As U.S. President Donald Trump's administration moves to take a harder line against crime in Central America, it will likely run into the same problems that have vexed many previous presidents. On the campaign trail, Trump emphasized domestic security and indicated that illegal immigrants and criminal gangs from Central America would get more attention from law enforcement. As president, he has already followed through on some of these campaign promises domestically. Now, the White House appears to be shifting its attention abroad. But as Washington turns up the heat on Central America, it is likely to find its goals thwarted by poverty, corruption and the amorphous nature of gangs.
The United States has for decades focused on stemming violent crime and illicit migration from Central America. U.S. President Donald Trump's administration has made countering criminal activity from this region a central part of its foreign and domestic security policies, and it will press forward in the coming years to craft a more aggressive stance toward violent crime and illegal migration in the region.
Spotlight on Central America
Honduras, Guatemala and El Salvador — where many illegal migrants and criminal gang members in the United States are from — are in the spotlight as the Trump administration turns up the pressure. And the president has pointed to violent criminal gangs, particularly MS-13 (ethnically Salvadoran but born in Los Angeles), in its drive to tighten immigration. Over the next few years, U.S. institutions such as the State Department, the Department of Defense and the Department of Homeland Security will try to turn Trump's campaign rhetoric into actions that hit criminal groups or weaken the flow of drugs to the United States. Honduran President Juan Orlando Hernandez recently met with a U.S. State Department official in what was likely an attempt to find an actionable policy. And the United States can be expected to pressure the governments in Tegucigalpa, Guatemala City and San Salvador to target and arrest key criminals, as well as to enact more substantial programs to detect and slow migrants trying to cross into Mexico.

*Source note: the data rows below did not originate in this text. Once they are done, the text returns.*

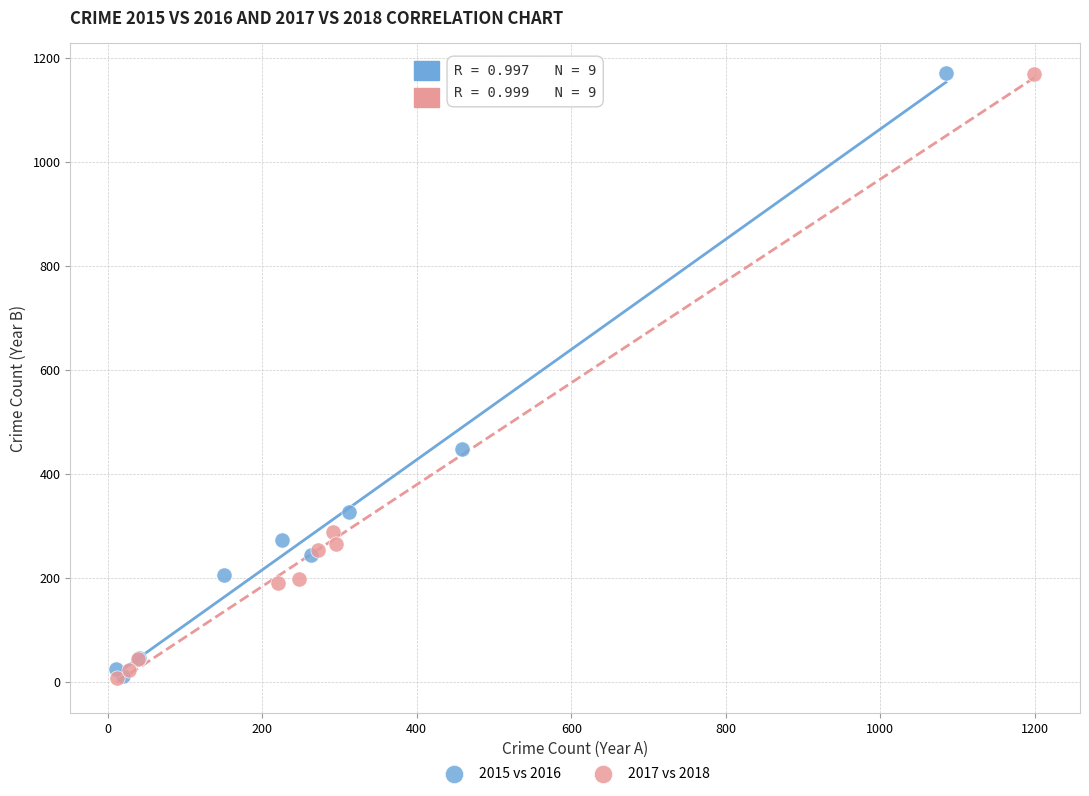

Which series has the widest spread of Y values?

2017 vs 2018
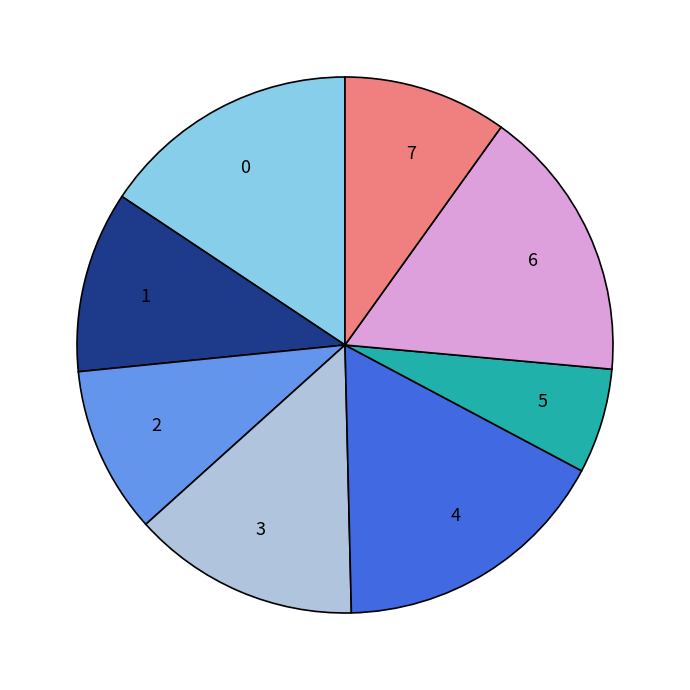

How many slices are in this pie chart?

8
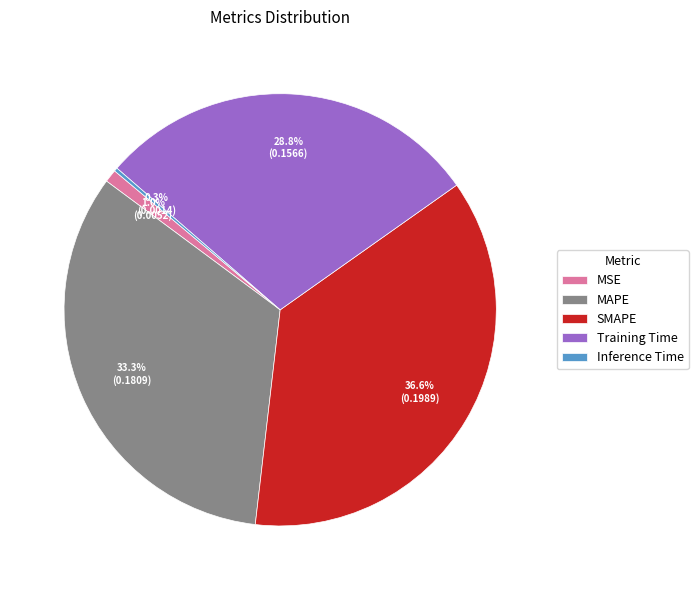

Is there any slice that represents more than half of the pie?

No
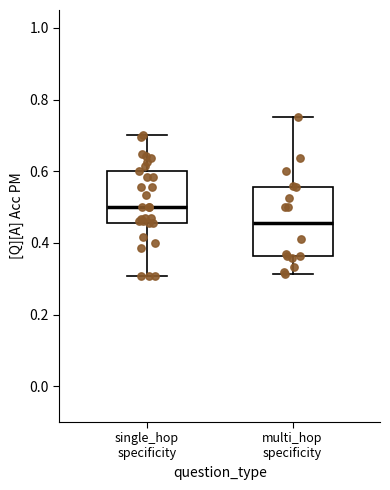

Which box is the tallest, from its lower edge to its upper edge?

multi_hop specificity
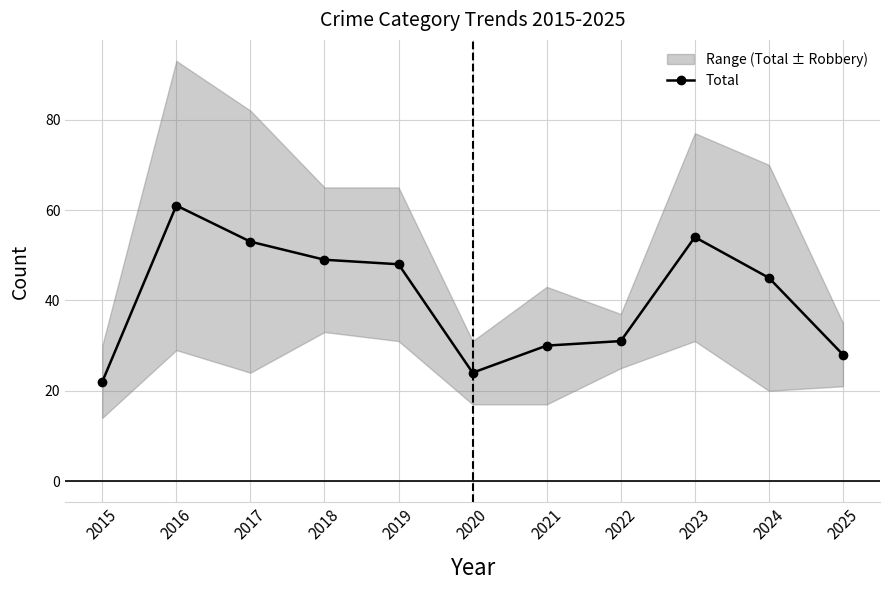

What is the ratio of the value at 2018 to the value at 2021?

1.6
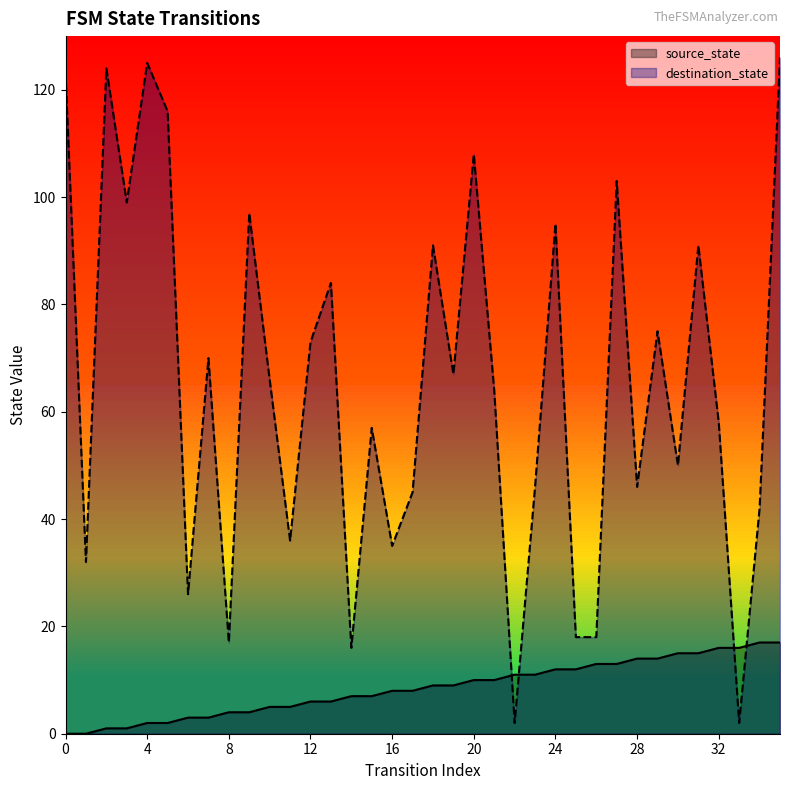

Which series changed the most between 21 and 30?

destination_state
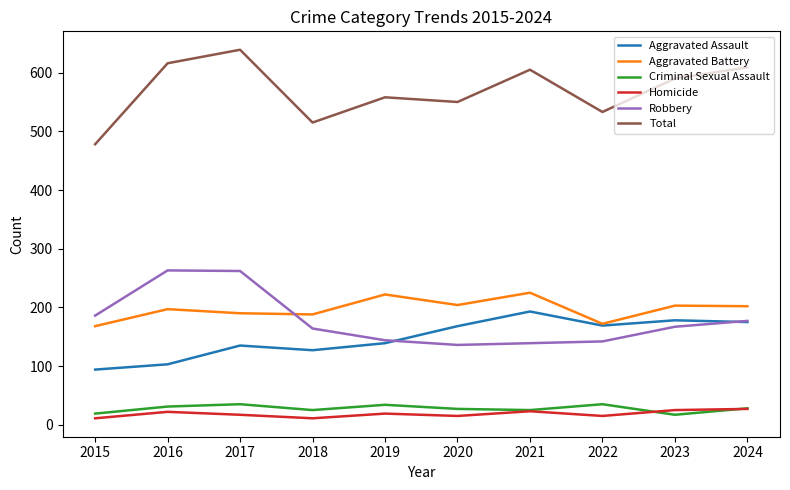

What is the lowest value of the Total series?

478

However, pressing for change and achieving it are two very different things. For decades, these Central American nations haven't been able to effectively move against these problems, which also vex the United States. The countries are poor, with small and extremely corrupt armies and police forces. The local institutions that the United States has to work with are limited and are not going to improve quickly. Training enough capable and trustworthy soldiers and police officers to challenge the cartels and gangs and to stem migrant flows will take years — and the Trump administration simply may not have enough time to fund these improvements.

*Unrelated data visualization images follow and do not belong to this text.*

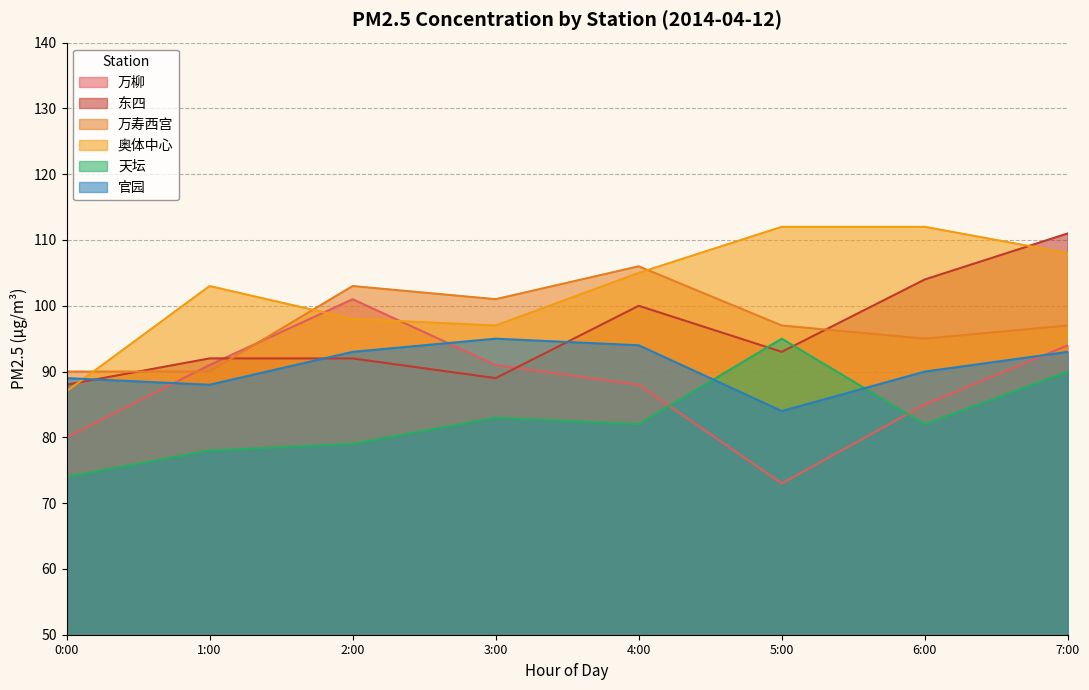

What is the sum of all 万柳 values?

703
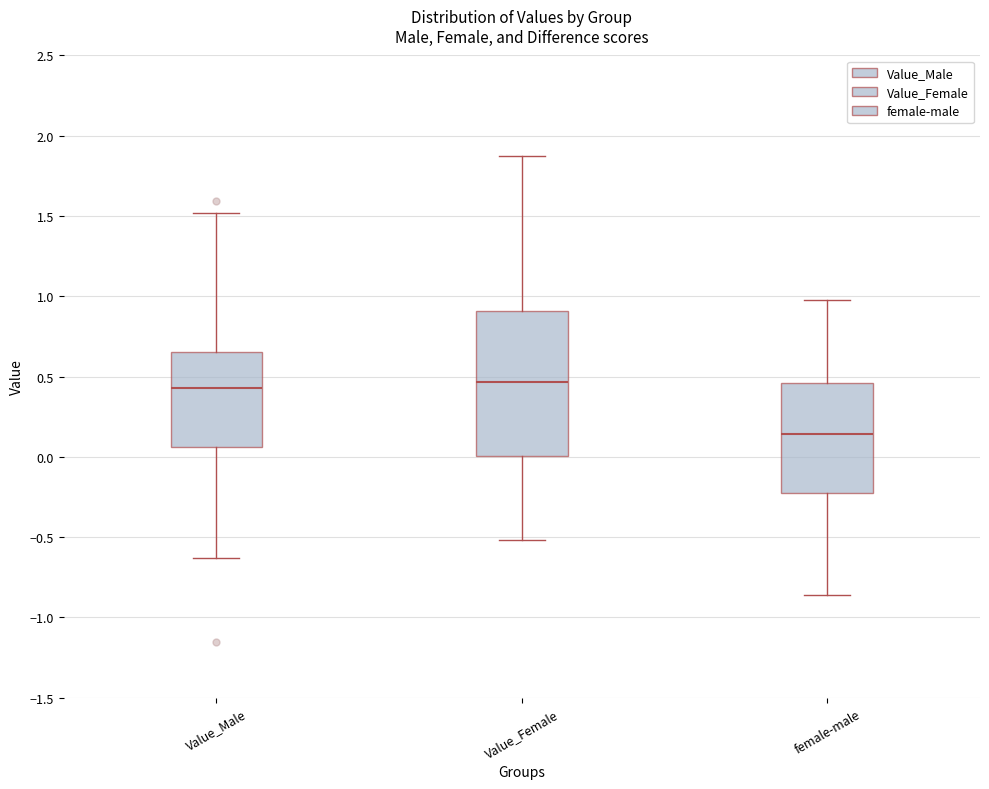

Reading left to right, transcribe this box plot: for each box, give where its median line is, the range the box spans, and where its two whiskers end, as read against the y-axis. The values are not printed on the chart, so give them approximately, as read against the axis.

Value_Male: median 0.45, box 0.05 to 0.65, whiskers -0.65 to 1.50
Value_Female: median 0.45, box 0.00 to 0.90, whiskers -0.50 to 1.90
female-male: median 0.15, box -0.25 to 0.45, whiskers -0.85 to 1.00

Additionally, criminal activity in Central America is of relatively low importance for Washington compared with other pressing global problems, a fact that may delay further action. Criminal gangs are but one of many forms of violent crime within the United States, and illegal migration is far lower than it was a few decades ago. Furthermore, while drug trafficking to the United States is a public health issue, it isn't an existential crisis. A solution to the North Korean nuclear crisis is far more consequential for the United States than reining in MS-13, the 18th Street gang and similar criminals.
Decentralization is also likely to frustrate Washington's moves against threats south of the border, since there is no single group it can target to end the criminal threat from Central America. Gangs tend to be decentralized, so while authorities can round up their members, other factions will take their place. The same can be said of Mexican and Central American drug trafficking cartels, which have fragmented into smaller, more violent units as their leaders have been arrested or killed.
Turning to Mexico
While Washington faces formidable regional obstacles, not all of its goals are out of sight. Its successes will be small, and the United States will continue to rely primarily on Mexico to stem the flow of drugs and migrants northward. Mexico has an institutional capability that all Central American states lack, and that isn't going to change in the next few years. The administration can press for its Central American neighbors to take more aggressive action against criminal gangs, migration and drug traffickers — and that is likely where the U.S. push in Central America is going to go.
The security concerns the Trump administration is emphasizing are perennial, intractable issues that Washington's institutional bureaucracy cannot deal with conclusively. Their rather low importance, accompanied by institutional inertia, is going to limit the White House's ability to devote more time and resources to them.
In the end, the administration is probably going to respond to criminality from Central America with tactics reminiscent of measures that have already been tried. Mexico will shoulder most of the burden of helping the United States deal with security problems in its backyard. Though the administration will try to craft a response different from those of its predecessors, it will most likely resort to more of the same.